Thursday, April 5, 2012

Driveway, Toilet and Mysterium Tremendum

Consider our specimen. This is a picture of a man in his driveway. He keeps it graveled and trims its border of tamed trees. It has not changed in many years. It runs along his place to a gate that gives onto the road. He understands his driveway.

He does not quite understand the road. Thirty years ago it consisted of two narrow lanes in deplorable condition known only to a handful of hicks. Then, by and by, pastures were sold and developers swooped. Housing tracts, apartments, strip malls sprang up and people piled onto the little road, which had to be widened into four lanes and traffic lights appeared. Traffic lights, he suspects, are alien machines that feed off human aggravation, but he understands the growing part they play in metering the flow of madness in the world.

He does not understand the world. It has too many problems, variables, enigmas, too many of which do not lend themselves to purposeful study. When he asks questions, he gets confusing answers rigged with dismissals that lie in wait with other subtleties. When he was young, his friends read self-help books to see if they were ok. He tried that, but felt left out because he could not develop a neurosis --he was ignorant and didn't know how. He thought a minute or two of quiet brooding sorted most things out. And so he grew older and had not examined his mental capacity. As a result, he was finally assailed by the suspicion that he was not very bright.

Despite all this, he has always hoped human affairs, by some amazing device, would become clarified. Maybe it will be a new wave of leaders, bosses and enlightened planners who consider humanity more than an exploitable infestation. Maybe it will be religionists who can reconcile chiliasm with our longing for free will, or justify evolution where there is no scriptural reference to Creation ever ending. Our specimen thinks about these and all sorts of reasons why we have become so mysterious to ourselves.

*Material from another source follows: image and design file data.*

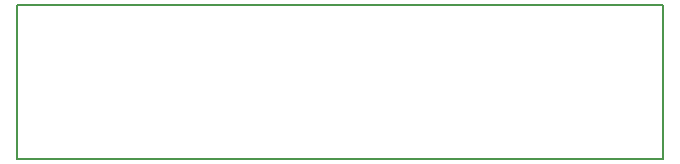
<source format=gko>
%FSTAX24Y24*%
%MOIN*%
G70*
G01*
G75*
G04 Layer_Color=16711935*
%ADD10O,0.0472X0.0217*%
%ADD11R,0.0472X0.0217*%
%ADD12R,0.0374X0.0315*%
%ADD13R,0.0630X0.0630*%
%ADD14R,0.0256X0.0472*%
%ADD15R,0.0472X0.0256*%
%ADD16R,0.0315X0.0374*%
%ADD17R,0.0492X0.0630*%
%ADD18R,0.0807X0.0886*%
G04:AMPARAMS|DCode=19|XSize=21.7mil|YSize=47.2mil|CornerRadius=0mil|HoleSize=0mil|Usage=FLASHONLY|Rotation=90.000|XOffset=0mil|YOffset=0mil|HoleType=Round|Shape=Octagon|*
%AMOCTAGOND19*
4,1,8,-0.0236,-0.0054,-0.0236,0.0054,-0.0182,0.0108,0.0182,0.0108,0.0236,0.0054,0.0236,-0.0054,0.0182,-0.0108,-0.0182,-0.0108,-0.0236,-0.0054,0.0*
%
%ADD19OCTAGOND19*%

%ADD20C,0.0100*%
%ADD21C,0.0709*%
%ADD22C,0.1575*%
%ADD23C,0.0591*%
%ADD24C,0.0472*%
%ADD25C,0.0551*%
%ADD26R,0.0591X0.0591*%
%ADD27C,0.0320*%
%ADD28O,0.0236X0.1200*%
%ADD29R,0.0236X0.1200*%
%ADD30O,0.0236X0.1204*%
%ADD31R,0.0630X0.0492*%
%ADD32C,0.0200*%
%ADD33C,0.0197*%
%ADD34C,0.0079*%
%ADD35C,0.0080*%
%ADD36C,0.0039*%
%ADD37C,0.0004*%
%ADD38C,0.0020*%
%ADD39C,0.0030*%
%ADD40O,0.0512X0.0256*%
%ADD41R,0.0512X0.0256*%
%ADD42R,0.0454X0.0395*%
%ADD43R,0.0710X0.0710*%
%ADD44R,0.0336X0.0552*%
%ADD45R,0.0552X0.0336*%
%ADD46R,0.0395X0.0454*%
%ADD47R,0.0572X0.0710*%
%ADD48R,0.0887X0.0966*%
G04:AMPARAMS|DCode=49|XSize=25.6mil|YSize=51.2mil|CornerRadius=0mil|HoleSize=0mil|Usage=FLASHONLY|Rotation=90.000|XOffset=0mil|YOffset=0mil|HoleType=Round|Shape=Octagon|*
%AMOCTAGOND49*
4,1,8,-0.0256,-0.0064,-0.0256,0.0064,-0.0192,0.0128,0.0192,0.0128,0.0256,0.0064,0.0256,-0.0064,0.0192,-0.0128,-0.0192,-0.0128,-0.0256,-0.0064,0.0*
%
%ADD49OCTAGOND49*%

%ADD50C,0.0789*%
%ADD51C,0.1655*%
%ADD52C,0.0671*%
%ADD53C,0.0552*%
%ADD54C,0.0631*%
%ADD55R,0.0671X0.0671*%
%ADD56C,0.0400*%
%ADD57O,0.0316X0.1280*%
%ADD58R,0.0316X0.1280*%
%ADD59O,0.0316X0.1284*%
%ADD60R,0.0710X0.0572*%
D35*
X23095Y141397D02*
X248548D01*
X23095Y146515D02*
X248548D01*
X250517D01*
Y141397D02*
Y146515D01*
X248548Y141397D02*
X250517D01*
X228991Y146515D02*
X23095D01*
X228991Y141397D02*
Y146515D01*
Y141397D02*
X23095D01*
M02*

</source>
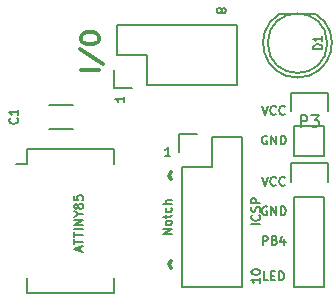
<source format=gbr>
G04 #@! TF.FileFunction,Legend,Top*
%FSLAX46Y46*%
G04 Gerber Fmt 4.6, Leading zero omitted, Abs format (unit mm)*
G04 Created by KiCad (PCBNEW 4.0.1-stable) date 2/3/2016 5:41:03 PM*
%MOMM*%
G01*
G04 APERTURE LIST*
%ADD10C,0.100000*%
%ADD11C,0.187500*%
%ADD12C,0.300000*%
%ADD13C,0.150000*%
G04 APERTURE END LIST*
D10*
D11*
X148071428Y-118839286D02*
X148071428Y-118089286D01*
X148357143Y-118089286D01*
X148428571Y-118125000D01*
X148464286Y-118160714D01*
X148500000Y-118232143D01*
X148500000Y-118339286D01*
X148464286Y-118410714D01*
X148428571Y-118446429D01*
X148357143Y-118482143D01*
X148071428Y-118482143D01*
X149071428Y-118446429D02*
X149178571Y-118482143D01*
X149214286Y-118517857D01*
X149250000Y-118589286D01*
X149250000Y-118696429D01*
X149214286Y-118767857D01*
X149178571Y-118803571D01*
X149107143Y-118839286D01*
X148821428Y-118839286D01*
X148821428Y-118089286D01*
X149071428Y-118089286D01*
X149142857Y-118125000D01*
X149178571Y-118160714D01*
X149214286Y-118232143D01*
X149214286Y-118303571D01*
X149178571Y-118375000D01*
X149142857Y-118410714D01*
X149071428Y-118446429D01*
X148821428Y-118446429D01*
X149892857Y-118339286D02*
X149892857Y-118839286D01*
X149714286Y-118053571D02*
X149535714Y-118589286D01*
X150000000Y-118589286D01*
D12*
X134178571Y-104071429D02*
X132678571Y-104071429D01*
X132607143Y-102285715D02*
X134535714Y-103571429D01*
X132678571Y-101500000D02*
X132678571Y-101214286D01*
X132750000Y-101071428D01*
X132892857Y-100928571D01*
X133178571Y-100857143D01*
X133678571Y-100857143D01*
X133964286Y-100928571D01*
X134107143Y-101071428D01*
X134178571Y-101214286D01*
X134178571Y-101500000D01*
X134107143Y-101642857D01*
X133964286Y-101785714D01*
X133678571Y-101857143D01*
X133178571Y-101857143D01*
X132892857Y-101785714D01*
X132750000Y-101642857D01*
X132678571Y-101500000D01*
D11*
X153089286Y-102303572D02*
X152339286Y-102303572D01*
X152339286Y-102125000D01*
X152375000Y-102017857D01*
X152446429Y-101946429D01*
X152517857Y-101910714D01*
X152660714Y-101875000D01*
X152767857Y-101875000D01*
X152910714Y-101910714D01*
X152982143Y-101946429D01*
X153053571Y-102017857D01*
X153089286Y-102125000D01*
X153089286Y-102303572D01*
X153089286Y-101160714D02*
X153089286Y-101589286D01*
X153089286Y-101375000D02*
X152339286Y-101375000D01*
X152446429Y-101446429D01*
X152517857Y-101517857D01*
X152553571Y-101589286D01*
X144589286Y-98928571D02*
X144625000Y-98857143D01*
X144660714Y-98821428D01*
X144732143Y-98785714D01*
X144767857Y-98785714D01*
X144839286Y-98821428D01*
X144875000Y-98857143D01*
X144910714Y-98928571D01*
X144910714Y-99071428D01*
X144875000Y-99142857D01*
X144839286Y-99178571D01*
X144767857Y-99214286D01*
X144732143Y-99214286D01*
X144660714Y-99178571D01*
X144625000Y-99142857D01*
X144589286Y-99071428D01*
X144589286Y-98928571D01*
X144553571Y-98857143D01*
X144517857Y-98821428D01*
X144446429Y-98785714D01*
X144303571Y-98785714D01*
X144232143Y-98821428D01*
X144196429Y-98857143D01*
X144160714Y-98928571D01*
X144160714Y-99071428D01*
X144196429Y-99142857D01*
X144232143Y-99178571D01*
X144303571Y-99214286D01*
X144446429Y-99214286D01*
X144517857Y-99178571D01*
X144553571Y-99142857D01*
X144589286Y-99071428D01*
X136339286Y-106285714D02*
X136339286Y-106714286D01*
X136339286Y-106500000D02*
X135589286Y-106500000D01*
X135696429Y-106571429D01*
X135767857Y-106642857D01*
X135803571Y-106714286D01*
X140339286Y-117928571D02*
X139589286Y-117928571D01*
X140339286Y-117499999D01*
X139589286Y-117499999D01*
X140339286Y-117035714D02*
X140303571Y-117107142D01*
X140267857Y-117142857D01*
X140196429Y-117178571D01*
X139982143Y-117178571D01*
X139910714Y-117142857D01*
X139875000Y-117107142D01*
X139839286Y-117035714D01*
X139839286Y-116928571D01*
X139875000Y-116857142D01*
X139910714Y-116821428D01*
X139982143Y-116785714D01*
X140196429Y-116785714D01*
X140267857Y-116821428D01*
X140303571Y-116857142D01*
X140339286Y-116928571D01*
X140339286Y-117035714D01*
X139839286Y-116571428D02*
X139839286Y-116285714D01*
X139589286Y-116464286D02*
X140232143Y-116464286D01*
X140303571Y-116428571D01*
X140339286Y-116357143D01*
X140339286Y-116285714D01*
X140303571Y-115714286D02*
X140339286Y-115785715D01*
X140339286Y-115928572D01*
X140303571Y-116000000D01*
X140267857Y-116035715D01*
X140196429Y-116071429D01*
X139982143Y-116071429D01*
X139910714Y-116035715D01*
X139875000Y-116000000D01*
X139839286Y-115928572D01*
X139839286Y-115785715D01*
X139875000Y-115714286D01*
X140339286Y-115392858D02*
X139589286Y-115392858D01*
X140339286Y-115071429D02*
X139946429Y-115071429D01*
X139875000Y-115107143D01*
X139839286Y-115178572D01*
X139839286Y-115285715D01*
X139875000Y-115357143D01*
X139910714Y-115392858D01*
D12*
X140321429Y-120785714D02*
X140107143Y-120500000D01*
X140321429Y-120214285D01*
X140321429Y-113285714D02*
X140107143Y-113000000D01*
X140321429Y-112714285D01*
D11*
X148517857Y-121839286D02*
X148160714Y-121839286D01*
X148160714Y-121089286D01*
X148767857Y-121446429D02*
X149017857Y-121446429D01*
X149125000Y-121839286D02*
X148767857Y-121839286D01*
X148767857Y-121089286D01*
X149125000Y-121089286D01*
X149446428Y-121839286D02*
X149446428Y-121089286D01*
X149625000Y-121089286D01*
X149732143Y-121125000D01*
X149803571Y-121196429D01*
X149839286Y-121267857D01*
X149875000Y-121410714D01*
X149875000Y-121517857D01*
X149839286Y-121660714D01*
X149803571Y-121732143D01*
X149732143Y-121803571D01*
X149625000Y-121839286D01*
X149446428Y-121839286D01*
X148428572Y-115625000D02*
X148357143Y-115589286D01*
X148250000Y-115589286D01*
X148142857Y-115625000D01*
X148071429Y-115696429D01*
X148035714Y-115767857D01*
X148000000Y-115910714D01*
X148000000Y-116017857D01*
X148035714Y-116160714D01*
X148071429Y-116232143D01*
X148142857Y-116303571D01*
X148250000Y-116339286D01*
X148321429Y-116339286D01*
X148428572Y-116303571D01*
X148464286Y-116267857D01*
X148464286Y-116017857D01*
X148321429Y-116017857D01*
X148785714Y-116339286D02*
X148785714Y-115589286D01*
X149214286Y-116339286D01*
X149214286Y-115589286D01*
X149571428Y-116339286D02*
X149571428Y-115589286D01*
X149750000Y-115589286D01*
X149857143Y-115625000D01*
X149928571Y-115696429D01*
X149964286Y-115767857D01*
X150000000Y-115910714D01*
X150000000Y-116017857D01*
X149964286Y-116160714D01*
X149928571Y-116232143D01*
X149857143Y-116303571D01*
X149750000Y-116339286D01*
X149571428Y-116339286D01*
X148000001Y-113089286D02*
X148250001Y-113839286D01*
X148500001Y-113089286D01*
X149178572Y-113767857D02*
X149142858Y-113803571D01*
X149035715Y-113839286D01*
X148964286Y-113839286D01*
X148857143Y-113803571D01*
X148785715Y-113732143D01*
X148750000Y-113660714D01*
X148714286Y-113517857D01*
X148714286Y-113410714D01*
X148750000Y-113267857D01*
X148785715Y-113196429D01*
X148857143Y-113125000D01*
X148964286Y-113089286D01*
X149035715Y-113089286D01*
X149142858Y-113125000D01*
X149178572Y-113160714D01*
X149928572Y-113767857D02*
X149892858Y-113803571D01*
X149785715Y-113839286D01*
X149714286Y-113839286D01*
X149607143Y-113803571D01*
X149535715Y-113732143D01*
X149500000Y-113660714D01*
X149464286Y-113517857D01*
X149464286Y-113410714D01*
X149500000Y-113267857D01*
X149535715Y-113196429D01*
X149607143Y-113125000D01*
X149714286Y-113089286D01*
X149785715Y-113089286D01*
X149892858Y-113125000D01*
X149928572Y-113160714D01*
X148428572Y-109625000D02*
X148357143Y-109589286D01*
X148250000Y-109589286D01*
X148142857Y-109625000D01*
X148071429Y-109696429D01*
X148035714Y-109767857D01*
X148000000Y-109910714D01*
X148000000Y-110017857D01*
X148035714Y-110160714D01*
X148071429Y-110232143D01*
X148142857Y-110303571D01*
X148250000Y-110339286D01*
X148321429Y-110339286D01*
X148428572Y-110303571D01*
X148464286Y-110267857D01*
X148464286Y-110017857D01*
X148321429Y-110017857D01*
X148785714Y-110339286D02*
X148785714Y-109589286D01*
X149214286Y-110339286D01*
X149214286Y-109589286D01*
X149571428Y-110339286D02*
X149571428Y-109589286D01*
X149750000Y-109589286D01*
X149857143Y-109625000D01*
X149928571Y-109696429D01*
X149964286Y-109767857D01*
X150000000Y-109910714D01*
X150000000Y-110017857D01*
X149964286Y-110160714D01*
X149928571Y-110232143D01*
X149857143Y-110303571D01*
X149750000Y-110339286D01*
X149571428Y-110339286D01*
X148000001Y-107089286D02*
X148250001Y-107839286D01*
X148500001Y-107089286D01*
X149178572Y-107767857D02*
X149142858Y-107803571D01*
X149035715Y-107839286D01*
X148964286Y-107839286D01*
X148857143Y-107803571D01*
X148785715Y-107732143D01*
X148750000Y-107660714D01*
X148714286Y-107517857D01*
X148714286Y-107410714D01*
X148750000Y-107267857D01*
X148785715Y-107196429D01*
X148857143Y-107125000D01*
X148964286Y-107089286D01*
X149035715Y-107089286D01*
X149142858Y-107125000D01*
X149178572Y-107160714D01*
X149928572Y-107767857D02*
X149892858Y-107803571D01*
X149785715Y-107839286D01*
X149714286Y-107839286D01*
X149607143Y-107803571D01*
X149535715Y-107732143D01*
X149500000Y-107660714D01*
X149464286Y-107517857D01*
X149464286Y-107410714D01*
X149500000Y-107267857D01*
X149535715Y-107196429D01*
X149607143Y-107125000D01*
X149714286Y-107089286D01*
X149785715Y-107089286D01*
X149892858Y-107125000D01*
X149928572Y-107160714D01*
X127267857Y-108125000D02*
X127303571Y-108160714D01*
X127339286Y-108267857D01*
X127339286Y-108339286D01*
X127303571Y-108446429D01*
X127232143Y-108517857D01*
X127160714Y-108553572D01*
X127017857Y-108589286D01*
X126910714Y-108589286D01*
X126767857Y-108553572D01*
X126696429Y-108517857D01*
X126625000Y-108446429D01*
X126589286Y-108339286D01*
X126589286Y-108267857D01*
X126625000Y-108160714D01*
X126660714Y-108125000D01*
X127339286Y-107410714D02*
X127339286Y-107839286D01*
X127339286Y-107625000D02*
X126589286Y-107625000D01*
X126696429Y-107696429D01*
X126767857Y-107767857D01*
X126803571Y-107839286D01*
X132625000Y-119357143D02*
X132625000Y-119000000D01*
X132839286Y-119428571D02*
X132089286Y-119178571D01*
X132839286Y-118928571D01*
X132089286Y-118785714D02*
X132089286Y-118357143D01*
X132839286Y-118571429D02*
X132089286Y-118571429D01*
X132089286Y-118214285D02*
X132089286Y-117785714D01*
X132839286Y-118000000D02*
X132089286Y-118000000D01*
X132839286Y-117535714D02*
X132089286Y-117535714D01*
X132839286Y-117178571D02*
X132089286Y-117178571D01*
X132839286Y-116749999D01*
X132089286Y-116749999D01*
X132482143Y-116249999D02*
X132839286Y-116249999D01*
X132089286Y-116499999D02*
X132482143Y-116249999D01*
X132089286Y-115999999D01*
X132410714Y-115642857D02*
X132375000Y-115714285D01*
X132339286Y-115750000D01*
X132267857Y-115785714D01*
X132232143Y-115785714D01*
X132160714Y-115750000D01*
X132125000Y-115714285D01*
X132089286Y-115642857D01*
X132089286Y-115500000D01*
X132125000Y-115428571D01*
X132160714Y-115392857D01*
X132232143Y-115357142D01*
X132267857Y-115357142D01*
X132339286Y-115392857D01*
X132375000Y-115428571D01*
X132410714Y-115500000D01*
X132410714Y-115642857D01*
X132446429Y-115714285D01*
X132482143Y-115750000D01*
X132553571Y-115785714D01*
X132696429Y-115785714D01*
X132767857Y-115750000D01*
X132803571Y-115714285D01*
X132839286Y-115642857D01*
X132839286Y-115500000D01*
X132803571Y-115428571D01*
X132767857Y-115392857D01*
X132696429Y-115357142D01*
X132553571Y-115357142D01*
X132482143Y-115392857D01*
X132446429Y-115428571D01*
X132410714Y-115500000D01*
X132089286Y-114678571D02*
X132089286Y-115035714D01*
X132446429Y-115071428D01*
X132410714Y-115035714D01*
X132375000Y-114964285D01*
X132375000Y-114785714D01*
X132410714Y-114714285D01*
X132446429Y-114678571D01*
X132517857Y-114642856D01*
X132696429Y-114642856D01*
X132767857Y-114678571D01*
X132803571Y-114714285D01*
X132839286Y-114785714D01*
X132839286Y-114964285D01*
X132803571Y-115035714D01*
X132767857Y-115071428D01*
X147839286Y-121642857D02*
X147839286Y-122071429D01*
X147839286Y-121857143D02*
X147089286Y-121857143D01*
X147196429Y-121928572D01*
X147267857Y-122000000D01*
X147303571Y-122071429D01*
X147089286Y-121178571D02*
X147089286Y-121107143D01*
X147125000Y-121035714D01*
X147160714Y-121000000D01*
X147232143Y-120964286D01*
X147375000Y-120928571D01*
X147553571Y-120928571D01*
X147696429Y-120964286D01*
X147767857Y-121000000D01*
X147803571Y-121035714D01*
X147839286Y-121107143D01*
X147839286Y-121178571D01*
X147803571Y-121250000D01*
X147767857Y-121285714D01*
X147696429Y-121321429D01*
X147553571Y-121357143D01*
X147375000Y-121357143D01*
X147232143Y-121321429D01*
X147160714Y-121285714D01*
X147125000Y-121250000D01*
X147089286Y-121178571D01*
X140214286Y-111339286D02*
X139785714Y-111339286D01*
X140000000Y-111339286D02*
X140000000Y-110589286D01*
X139928571Y-110696429D01*
X139857143Y-110767857D01*
X139785714Y-110803571D01*
X147839286Y-117107143D02*
X147089286Y-117107143D01*
X147767857Y-116321428D02*
X147803571Y-116357142D01*
X147839286Y-116464285D01*
X147839286Y-116535714D01*
X147803571Y-116642857D01*
X147732143Y-116714285D01*
X147660714Y-116750000D01*
X147517857Y-116785714D01*
X147410714Y-116785714D01*
X147267857Y-116750000D01*
X147196429Y-116714285D01*
X147125000Y-116642857D01*
X147089286Y-116535714D01*
X147089286Y-116464285D01*
X147125000Y-116357142D01*
X147160714Y-116321428D01*
X147803571Y-116035714D02*
X147839286Y-115928571D01*
X147839286Y-115750000D01*
X147803571Y-115678571D01*
X147767857Y-115642857D01*
X147696429Y-115607142D01*
X147625000Y-115607142D01*
X147553571Y-115642857D01*
X147517857Y-115678571D01*
X147482143Y-115750000D01*
X147446429Y-115892857D01*
X147410714Y-115964285D01*
X147375000Y-116000000D01*
X147303571Y-116035714D01*
X147232143Y-116035714D01*
X147160714Y-116000000D01*
X147125000Y-115964285D01*
X147089286Y-115892857D01*
X147089286Y-115714285D01*
X147125000Y-115607142D01*
X147839286Y-115285714D02*
X147089286Y-115285714D01*
X147089286Y-114999999D01*
X147125000Y-114928571D01*
X147160714Y-114892856D01*
X147232143Y-114857142D01*
X147339286Y-114857142D01*
X147410714Y-114892856D01*
X147446429Y-114928571D01*
X147482143Y-114999999D01*
X147482143Y-115285714D01*
D13*
X130000000Y-109025000D02*
X132000000Y-109025000D01*
X132000000Y-106975000D02*
X130000000Y-106975000D01*
X149475096Y-99285112D02*
G75*
G03X152500000Y-99270000I1524904J-2484888D01*
G01*
X149500000Y-99270000D02*
X152500000Y-99270000D01*
X153517936Y-101770000D02*
G75*
G03X153517936Y-101770000I-2517936J0D01*
G01*
X128135000Y-110705000D02*
X128135000Y-111975000D01*
X135485000Y-110705000D02*
X135485000Y-111975000D01*
X135485000Y-122915000D02*
X135485000Y-121645000D01*
X128135000Y-122915000D02*
X128135000Y-121645000D01*
X128135000Y-110705000D02*
X135485000Y-110705000D01*
X128135000Y-122915000D02*
X135485000Y-122915000D01*
X128135000Y-111975000D02*
X127200000Y-111975000D01*
X146310000Y-109730000D02*
X146310000Y-122430000D01*
X146310000Y-122430000D02*
X141230000Y-122430000D01*
X141230000Y-122430000D02*
X141230000Y-112270000D01*
X146310000Y-109730000D02*
X143770000Y-109730000D01*
X142500000Y-109450000D02*
X140950000Y-109450000D01*
X143770000Y-109730000D02*
X143770000Y-112270000D01*
X143770000Y-112270000D02*
X141230000Y-112270000D01*
X140950000Y-109450000D02*
X140950000Y-111000000D01*
X138270000Y-105270000D02*
X145890000Y-105270000D01*
X145890000Y-105270000D02*
X145890000Y-100190000D01*
X145890000Y-100190000D02*
X135730000Y-100190000D01*
X135730000Y-100190000D02*
X135730000Y-102730000D01*
X135450000Y-104000000D02*
X135450000Y-105550000D01*
X135730000Y-102730000D02*
X138270000Y-102730000D01*
X138270000Y-102730000D02*
X138270000Y-105270000D01*
X135450000Y-105550000D02*
X137000000Y-105550000D01*
X150730000Y-114770000D02*
X150730000Y-122390000D01*
X153270000Y-114770000D02*
X153270000Y-122390000D01*
X153550000Y-111950000D02*
X153550000Y-113500000D01*
X150730000Y-122390000D02*
X153270000Y-122390000D01*
X153270000Y-114770000D02*
X150730000Y-114770000D01*
X150450000Y-113500000D02*
X150450000Y-111950000D01*
X150450000Y-111950000D02*
X153550000Y-111950000D01*
X153270000Y-108770000D02*
X153270000Y-111310000D01*
X153550000Y-105950000D02*
X153550000Y-107500000D01*
X153270000Y-108770000D02*
X150730000Y-108770000D01*
X150450000Y-107500000D02*
X150450000Y-105950000D01*
X150450000Y-105950000D02*
X153550000Y-105950000D01*
X150730000Y-108770000D02*
X150730000Y-111310000D01*
X150730000Y-111310000D02*
X153270000Y-111310000D01*
X151261905Y-108852381D02*
X151261905Y-107852381D01*
X151642858Y-107852381D01*
X151738096Y-107900000D01*
X151785715Y-107947619D01*
X151833334Y-108042857D01*
X151833334Y-108185714D01*
X151785715Y-108280952D01*
X151738096Y-108328571D01*
X151642858Y-108376190D01*
X151261905Y-108376190D01*
X152166667Y-107852381D02*
X152785715Y-107852381D01*
X152452381Y-108233333D01*
X152595239Y-108233333D01*
X152690477Y-108280952D01*
X152738096Y-108328571D01*
X152785715Y-108423810D01*
X152785715Y-108661905D01*
X152738096Y-108757143D01*
X152690477Y-108804762D01*
X152595239Y-108852381D01*
X152309524Y-108852381D01*
X152214286Y-108804762D01*
X152166667Y-108757143D01*
M02*

</source>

But over the years, he has simplified his demands upon himself. He may not understand everything that comes onto his property but keeps his car serviced and his gate in good repair. He understands these things. He also understands his commode, which is basic to sending some things off of his property. He knows how to lift the little brass piston out of the tank-valve and clear the grit that builds up in there. Certainly important skills, representing many that I have catalogued as his cultural anthropologist --a service I provide in addition to brushing his teeth.